I was already waving that away. “Call it damages. I would have taken his ass to court and made him pay more, if I thought he had it.”
He stared at the check, his lips pressed tight together with some feeling or another. He finally said, “I can’t tell you what this means. Really. When Mom got sick—” He stopped and shook his head.
“Forget it,” I said. Birdwine had been right about the kid’s fiscal hole; this meet that had me so on edge might have a very simple ending.
He started to put the check in his wallet, but then paused in the middle of tucking it away. “Oh, sorry, but the check is to me—do I need to pay you some? I mean, you went and lawyered at him.”
So much for simple. He needed every dollar there and more, especially if he wanted to go finish up at Berry. Yet here he stood in my half-million-dollar loft, staring at a white sofa that had cost more than the amount on Worth’s check—a sofa that I’d bought to match my cat—offering me a percentage. If the kid was playing me, he was a virtuoso.
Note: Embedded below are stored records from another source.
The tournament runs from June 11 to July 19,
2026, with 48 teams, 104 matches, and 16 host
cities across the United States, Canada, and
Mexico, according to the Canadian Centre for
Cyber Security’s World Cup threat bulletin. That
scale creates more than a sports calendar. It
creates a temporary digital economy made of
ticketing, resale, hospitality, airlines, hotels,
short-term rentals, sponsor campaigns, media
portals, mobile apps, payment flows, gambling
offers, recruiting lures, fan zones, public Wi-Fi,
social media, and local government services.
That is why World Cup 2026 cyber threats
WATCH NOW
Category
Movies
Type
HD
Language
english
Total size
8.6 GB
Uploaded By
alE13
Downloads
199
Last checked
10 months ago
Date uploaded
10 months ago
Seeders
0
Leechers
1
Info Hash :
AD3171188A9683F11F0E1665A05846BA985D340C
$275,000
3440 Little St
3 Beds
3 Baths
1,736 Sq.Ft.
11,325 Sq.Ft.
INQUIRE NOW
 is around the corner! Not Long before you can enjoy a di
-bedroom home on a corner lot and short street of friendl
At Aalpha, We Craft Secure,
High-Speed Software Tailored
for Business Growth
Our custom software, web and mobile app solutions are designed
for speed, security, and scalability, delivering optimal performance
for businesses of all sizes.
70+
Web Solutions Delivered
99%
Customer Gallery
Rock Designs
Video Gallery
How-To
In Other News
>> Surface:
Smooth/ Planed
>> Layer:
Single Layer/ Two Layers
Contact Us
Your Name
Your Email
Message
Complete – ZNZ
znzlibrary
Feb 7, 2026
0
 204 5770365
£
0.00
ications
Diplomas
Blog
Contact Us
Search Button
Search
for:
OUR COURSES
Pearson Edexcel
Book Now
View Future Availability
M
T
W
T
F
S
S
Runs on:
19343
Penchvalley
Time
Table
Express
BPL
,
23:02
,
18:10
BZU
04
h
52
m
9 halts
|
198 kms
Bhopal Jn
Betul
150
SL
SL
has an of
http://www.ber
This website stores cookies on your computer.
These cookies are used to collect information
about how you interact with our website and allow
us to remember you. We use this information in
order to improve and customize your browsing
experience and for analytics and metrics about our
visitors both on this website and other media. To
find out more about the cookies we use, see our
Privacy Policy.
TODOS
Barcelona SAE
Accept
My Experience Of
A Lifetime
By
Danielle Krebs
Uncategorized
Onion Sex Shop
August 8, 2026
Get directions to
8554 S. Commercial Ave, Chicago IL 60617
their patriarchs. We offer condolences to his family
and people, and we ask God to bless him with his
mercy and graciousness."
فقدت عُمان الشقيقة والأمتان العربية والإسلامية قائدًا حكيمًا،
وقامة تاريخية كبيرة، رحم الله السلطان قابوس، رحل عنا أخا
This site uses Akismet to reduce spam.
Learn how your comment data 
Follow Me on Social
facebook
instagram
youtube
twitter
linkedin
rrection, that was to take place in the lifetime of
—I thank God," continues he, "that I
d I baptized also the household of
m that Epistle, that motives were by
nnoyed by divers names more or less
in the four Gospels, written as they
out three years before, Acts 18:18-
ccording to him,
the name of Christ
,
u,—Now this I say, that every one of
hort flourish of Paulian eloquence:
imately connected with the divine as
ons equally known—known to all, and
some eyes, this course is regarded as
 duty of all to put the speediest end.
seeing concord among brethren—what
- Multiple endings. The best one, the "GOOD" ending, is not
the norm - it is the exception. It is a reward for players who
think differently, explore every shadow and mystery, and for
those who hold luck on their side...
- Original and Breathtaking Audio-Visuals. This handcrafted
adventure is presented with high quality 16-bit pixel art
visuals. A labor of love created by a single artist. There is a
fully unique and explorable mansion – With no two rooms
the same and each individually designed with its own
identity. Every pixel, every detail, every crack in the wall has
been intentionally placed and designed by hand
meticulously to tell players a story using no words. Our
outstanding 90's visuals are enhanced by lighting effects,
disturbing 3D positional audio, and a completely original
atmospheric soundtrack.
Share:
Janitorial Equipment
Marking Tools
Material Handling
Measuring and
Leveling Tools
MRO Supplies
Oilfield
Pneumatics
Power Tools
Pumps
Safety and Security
“You got the friends and family rate,” I said. His smile sparked at the word family, and dammit, it was possible I liked him. It felt uncomfortable and way too personal to like this kid I owed, this kid wearing manly versions of my nose and my hands. “Can I get you some coffee? Or a Coke or something? Or it’s after noon, you want a beer?” I could have used a beer myself, because it was now clear that whatever we ended up being to each other, he wasn’t a problem that could be solved whole, today.
“I’d love a Coke,” he said.
He followed me left toward the kitchen, but paused when he saw all the things I’d spread out on the breakfast bar. “Oh, wow.” He went right to Kai’s Ramayana and picked up the drawing, peering down at Sita. “Did she draw this?”